------ Data for processing ------
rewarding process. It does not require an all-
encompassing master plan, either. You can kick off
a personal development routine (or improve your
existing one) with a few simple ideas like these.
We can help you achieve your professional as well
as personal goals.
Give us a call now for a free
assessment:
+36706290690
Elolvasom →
------
Give every line of the listing again. Keep each one exact.

rewarding process. It does not require an all-
encompassing master plan, either. You can kick off
a personal development routine (or improve your
existing one) with a few simple ideas like these.
We can help you achieve your professional as well
as personal goals.
Give us a call now for a free
assessment:
+36706290690
Elolvasom →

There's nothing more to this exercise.